French politician (1849–1929)

Eugène Guérin (/fr/; 27 July 1849 - 25 April 1929) was a French politician who served twice as Minister of Justice and served as a member of the French Senate for Vaucluse for nearly 30 years.

== Early life ==
Guérin was born on 27 July 1849 in Carpentras, France to Pierre Barthélemy Guérin (1808-1868) and Rose Dupuy (1815-1855). He studied in Grenoble before enrolling at the Faculty of Law of Paris. His studies however were interrupted by the Franco-Prussian War of 1870. Guérin temporarily halted his studies and joined the Vaucluse mobiles, seeing action at the Loire and during the Eastern campaigns of the war. Following the end of the war in 1871, Guérin resumed his studies and graduated that same year with a doctorate in law. Guérin was admitted to the bar in Paris and Carpentras in 1875. He married Césarée Madeleine Marie Thérèse Pascal (1859-1936) on 20 October 1880 in Aubagne. The couple went on to have seven children.

== Career ==
Guérin first ran for office in the Carpentras municipal elections in 1875, succeeding in being elected municipal councillor and even becoming deputy mayor. Guérin later served as Mayor of Carpentras from October 1881 to December 1886. Following the resignation of Senator Alfred Joseph Naquet in 1890, the position of Senator for Vaucluse was now up for grabs in the upcoming by-election. Guérin ran for the senate seat and won the election on 1 June 1890, being confirmed as a Senator after winning again in the general election on 4 January 1891.

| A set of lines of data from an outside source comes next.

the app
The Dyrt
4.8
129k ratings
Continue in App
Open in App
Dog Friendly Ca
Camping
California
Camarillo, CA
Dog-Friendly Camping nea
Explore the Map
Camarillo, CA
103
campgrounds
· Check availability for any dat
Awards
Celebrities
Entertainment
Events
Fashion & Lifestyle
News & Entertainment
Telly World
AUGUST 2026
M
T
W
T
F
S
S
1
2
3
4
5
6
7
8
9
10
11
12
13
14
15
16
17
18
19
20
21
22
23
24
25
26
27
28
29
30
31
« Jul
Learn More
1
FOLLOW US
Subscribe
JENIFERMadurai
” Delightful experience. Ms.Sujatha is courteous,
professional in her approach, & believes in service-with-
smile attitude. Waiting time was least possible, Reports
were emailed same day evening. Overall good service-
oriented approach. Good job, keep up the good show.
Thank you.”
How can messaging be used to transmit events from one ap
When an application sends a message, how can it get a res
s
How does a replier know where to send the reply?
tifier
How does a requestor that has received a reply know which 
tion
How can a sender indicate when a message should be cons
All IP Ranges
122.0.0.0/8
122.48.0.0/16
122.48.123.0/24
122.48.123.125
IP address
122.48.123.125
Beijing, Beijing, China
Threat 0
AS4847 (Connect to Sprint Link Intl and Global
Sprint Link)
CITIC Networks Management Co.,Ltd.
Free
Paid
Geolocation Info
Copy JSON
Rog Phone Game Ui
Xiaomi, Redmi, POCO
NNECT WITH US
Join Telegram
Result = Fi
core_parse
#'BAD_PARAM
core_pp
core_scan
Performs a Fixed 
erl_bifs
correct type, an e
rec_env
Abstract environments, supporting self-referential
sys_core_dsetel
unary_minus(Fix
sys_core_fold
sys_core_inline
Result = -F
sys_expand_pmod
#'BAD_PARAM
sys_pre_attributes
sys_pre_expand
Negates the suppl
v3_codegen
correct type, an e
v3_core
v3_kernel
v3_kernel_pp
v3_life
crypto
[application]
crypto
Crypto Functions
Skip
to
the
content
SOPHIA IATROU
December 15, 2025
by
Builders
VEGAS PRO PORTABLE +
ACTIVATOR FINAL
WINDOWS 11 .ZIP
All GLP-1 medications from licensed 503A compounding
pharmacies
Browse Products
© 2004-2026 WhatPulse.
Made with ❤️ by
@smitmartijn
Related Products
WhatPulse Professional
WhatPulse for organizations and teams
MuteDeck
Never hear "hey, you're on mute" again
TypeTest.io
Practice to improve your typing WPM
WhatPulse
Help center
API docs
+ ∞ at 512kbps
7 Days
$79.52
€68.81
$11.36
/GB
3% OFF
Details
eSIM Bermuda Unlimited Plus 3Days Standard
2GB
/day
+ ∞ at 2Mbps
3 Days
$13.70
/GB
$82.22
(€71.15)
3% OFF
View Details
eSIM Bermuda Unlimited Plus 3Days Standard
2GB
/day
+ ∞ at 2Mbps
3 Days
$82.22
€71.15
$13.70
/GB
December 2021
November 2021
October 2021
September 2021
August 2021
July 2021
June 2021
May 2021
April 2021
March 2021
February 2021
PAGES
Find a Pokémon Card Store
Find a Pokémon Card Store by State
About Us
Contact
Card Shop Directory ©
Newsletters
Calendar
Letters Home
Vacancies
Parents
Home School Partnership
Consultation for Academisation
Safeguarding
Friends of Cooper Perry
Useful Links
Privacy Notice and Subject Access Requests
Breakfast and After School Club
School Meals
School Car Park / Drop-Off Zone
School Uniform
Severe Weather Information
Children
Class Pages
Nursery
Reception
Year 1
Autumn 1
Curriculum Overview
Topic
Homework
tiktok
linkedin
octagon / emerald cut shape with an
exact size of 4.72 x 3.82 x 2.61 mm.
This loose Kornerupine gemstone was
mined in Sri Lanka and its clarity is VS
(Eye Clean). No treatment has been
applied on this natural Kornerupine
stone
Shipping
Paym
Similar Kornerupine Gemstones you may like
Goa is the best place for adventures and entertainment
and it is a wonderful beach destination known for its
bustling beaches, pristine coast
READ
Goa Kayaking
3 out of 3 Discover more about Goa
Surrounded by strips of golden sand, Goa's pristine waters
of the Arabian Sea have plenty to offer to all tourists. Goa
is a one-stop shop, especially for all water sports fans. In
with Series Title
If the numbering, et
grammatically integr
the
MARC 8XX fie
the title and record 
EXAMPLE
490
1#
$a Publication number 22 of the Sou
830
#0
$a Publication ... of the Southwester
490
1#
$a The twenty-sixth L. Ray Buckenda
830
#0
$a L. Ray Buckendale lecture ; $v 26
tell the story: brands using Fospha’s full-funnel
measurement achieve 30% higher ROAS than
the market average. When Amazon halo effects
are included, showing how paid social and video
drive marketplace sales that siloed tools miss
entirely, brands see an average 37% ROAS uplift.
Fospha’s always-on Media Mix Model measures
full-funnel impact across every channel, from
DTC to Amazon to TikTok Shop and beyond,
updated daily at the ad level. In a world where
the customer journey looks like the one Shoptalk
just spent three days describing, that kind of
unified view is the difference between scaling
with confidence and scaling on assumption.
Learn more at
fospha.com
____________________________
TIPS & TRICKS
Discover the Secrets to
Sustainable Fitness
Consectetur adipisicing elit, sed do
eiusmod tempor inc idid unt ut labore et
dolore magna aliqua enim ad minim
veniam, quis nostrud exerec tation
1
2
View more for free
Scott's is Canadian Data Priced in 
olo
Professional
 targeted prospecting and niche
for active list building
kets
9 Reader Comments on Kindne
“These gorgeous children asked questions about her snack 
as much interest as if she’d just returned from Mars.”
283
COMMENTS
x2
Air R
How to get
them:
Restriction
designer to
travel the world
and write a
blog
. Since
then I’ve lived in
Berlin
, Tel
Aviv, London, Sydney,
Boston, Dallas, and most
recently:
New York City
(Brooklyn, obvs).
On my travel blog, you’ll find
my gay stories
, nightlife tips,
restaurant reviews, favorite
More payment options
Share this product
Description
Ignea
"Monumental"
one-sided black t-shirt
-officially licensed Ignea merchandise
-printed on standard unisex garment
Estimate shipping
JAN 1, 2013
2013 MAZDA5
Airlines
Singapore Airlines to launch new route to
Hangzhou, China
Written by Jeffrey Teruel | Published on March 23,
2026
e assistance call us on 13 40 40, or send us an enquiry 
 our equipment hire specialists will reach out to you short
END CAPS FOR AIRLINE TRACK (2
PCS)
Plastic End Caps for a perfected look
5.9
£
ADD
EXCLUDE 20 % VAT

During his time in the senate, Guérin was promoted to the position of secretary of the Senate from 1892 to 1893. He resigned as secretary following his appointment by Prime Minister Charles Dupuy to be Minister of Justice and Keeper of the Seals in April 1893. He held this position until December 1893, before being reinstated as Justice Minister during the second cabinet of Prime Minister Charles Dupuy in May 1894. It was during Guérin's second mandate that the Dreyfus affair occurred shortly before the end of his term in January 1895

Guérin ran for re-election to the Senate in 1900 and won his bid on 23 January 1900. During this Senate term, Guérin was named Vice President of the Senate from 1905 to 1908. Guérin won re-election again on 3 January 1909, but lost his next re-election bid on 11 January 1920.

== Later life and death ==
Following his election defeat in 1920, Guérin retired from politics. He died in the 16th arrondissement of Paris, France on 25 April 1929, aged 79.